This is my first rabbit. Her name was Slick, originally short for "Captain Slick" because at the time, we had been told by the clerk at the pet store that "he" was a male. It was 1985; we had seen "him" at the pet store a couple of blocks from our apartment and I had fallen in love, so my fiance surprised me by giving him to me as a Christmas gift in December. The first night we had him home, my fiance took one look at his antics and said, "Who do you think you are? Captain Slick?" and the name stuck.
This is Slick in the middle of one of "his" favorite activities; running back and forth between the living room and the short hallway that led to a spare bedroom. He loved to dash across the floor, nails scrabbling on the wood, then go into a slide until he bumped up against the wall. A second after he hit the wall, he was dashing back so he could slide into the velveteen fabric that covered our living room table. He would do it over and over, sometimes even sliding through the gap between the back of his cage and the wall (how he never crashed or hurt himself doing that, I'll never know).
It wasn't until we brought home another male, an albino we named Marty Feldbunny because of his cockeyed expression, that we started to have a few doubts about Slick's gender. (To be polite, let's just say that there were two prominent physical features that Marty had that Slick didn't. ) Unfortunately, we were pretty rabbit-ignorant back then and had already allowed the two to play together. By the time we started to think that might not be a good idea, it was too late.
My fiance and I had gone on a weekend trip and a friend of ours had volunteered to apartment- and rabbit-sit. We had just returned home and were telling our friend about the trip when my fiance looked up, pointed across the room and said, "What the hell is that?!"
Slowly crawling in our direction was what looked like a small gray lump. Our friend said, "It looks like a sick mouse. "
There was a pause as that thought sank in, then the three of us rushed into the spare bedroom, where we had been keeping Marty and Slick out of sight of our landlord (we weren't supposed to have pets). In Slick's cage were six more blind and naked little lumps; seven baby bunnies.

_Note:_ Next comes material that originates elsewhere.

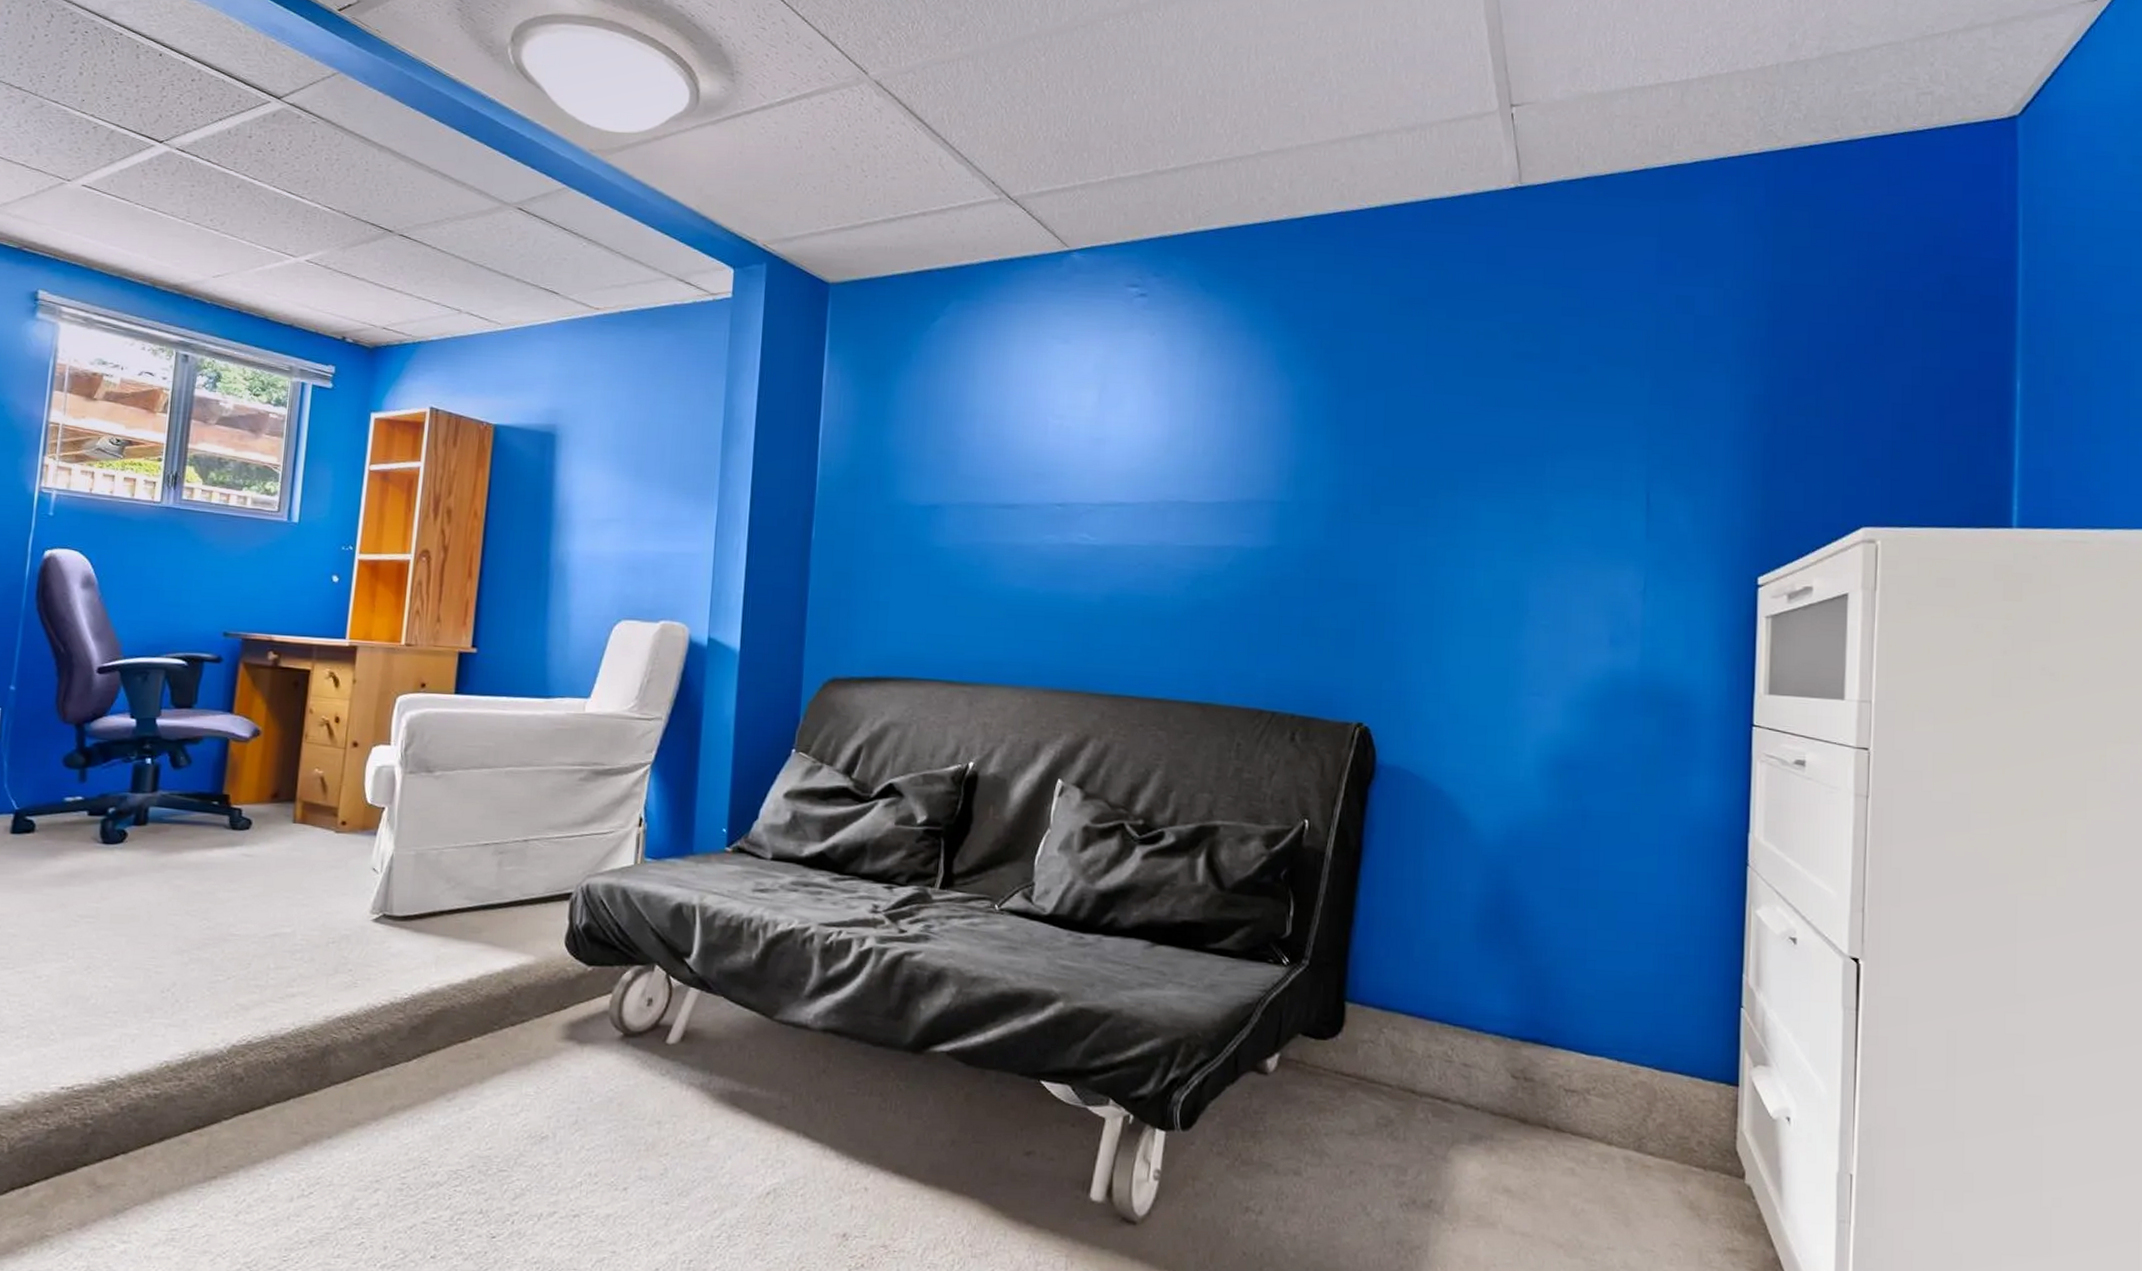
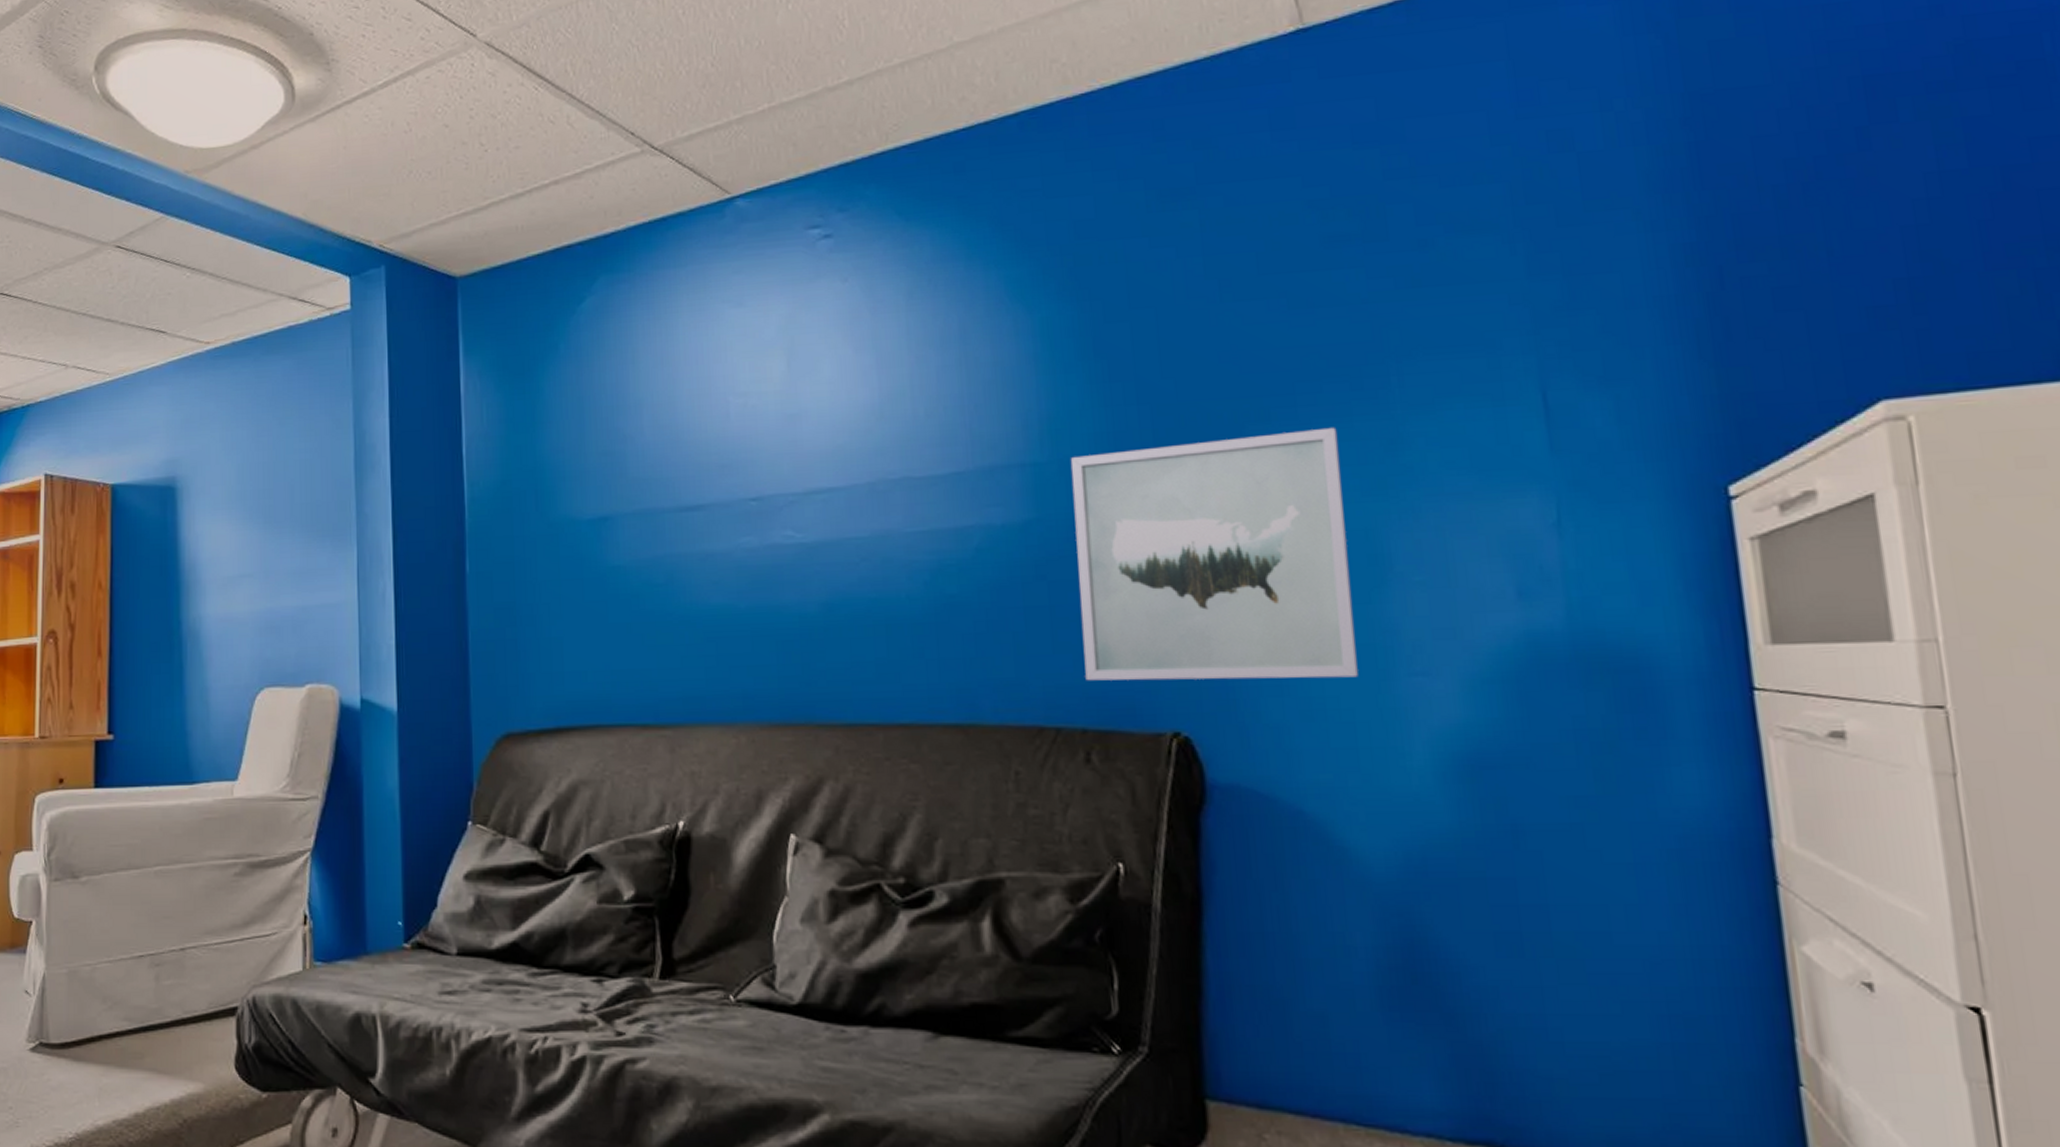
wall art: none [1298,500,1503,693] -> present [1070,427,1359,681]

Needless to say. we were completely freaked out. The pet store was immediately called. They took poor Marty back and told us that they would buy any babies we were willing to sell once they were old enough to leave their mom. (This is NOT something I would do under the same circumstances today, but at the time, we didn't know any better.) The few rabbit books that were available back then said to give the babies human baby formula mixed double-strength if it looked like Slick wasn't nursing them; I did it anyway.
Somehow, they survived and grew into seven speedy puffballs in varying shades of gray, bombing around the spare bedroom to our absolute delight. I wish I'd had some means of filming them in action; they were a sight to see. Poor Slick (who had been renamed Grace Slick) seemed just overwhelmed; she would stretch out on the floor and just lie there while her busy brood hopped over, around and on her.
When the time came, we sold six of the seven babies back to the pet store. One was kept because of a minor accident it had suffered early in its life; it had escaped the cage at least twice, once when it made its way into the living room that first day, and the next night, when we found it curled up next to the heater in the bedroom in the morning (the only thing that saved it from an early grave). It had a very small, very neat chunk missing from one ear in the shape of a bite mark, which led us to believe that Slick had tried to stop it from wandering away again at some point.
I don't know if it was not having so many to deal with or the fear that she might lose the only one she had left, but Slick was motherhood personified with that one kit; she followed it everywhere, licking it, nuzzling it, playing with it. It was so sweet to see her with that baby. I would have loved to see it grow up alongside her, but unfortunately, not long after that, we had to leave the apartment because of financial problems. We couldn't take them with us under the circumstances, so we brought them both to a local animal shelter. The people running the shelter fell in love with them on the spot and told us they would not only keep them together, but would adopt them for themselves. I was happy to know they would have a home together, but I cried all the way back to the apartment. My fiance and I split up about six months after that, and I moved back home.
As far as I knew, all the pictures I had of Slick had been lost in between moves...until today. You have no idea what finding these pictures means to me. It's one thing to have the memories, but even memories can fade in places over time. To actually see her again is just mind-blowing. I hope she and her baby had a wonderful life in a new home, and I hope poor Marty was able to find a new home as well, but I will always regret not being able to give them the home and the life they deserved.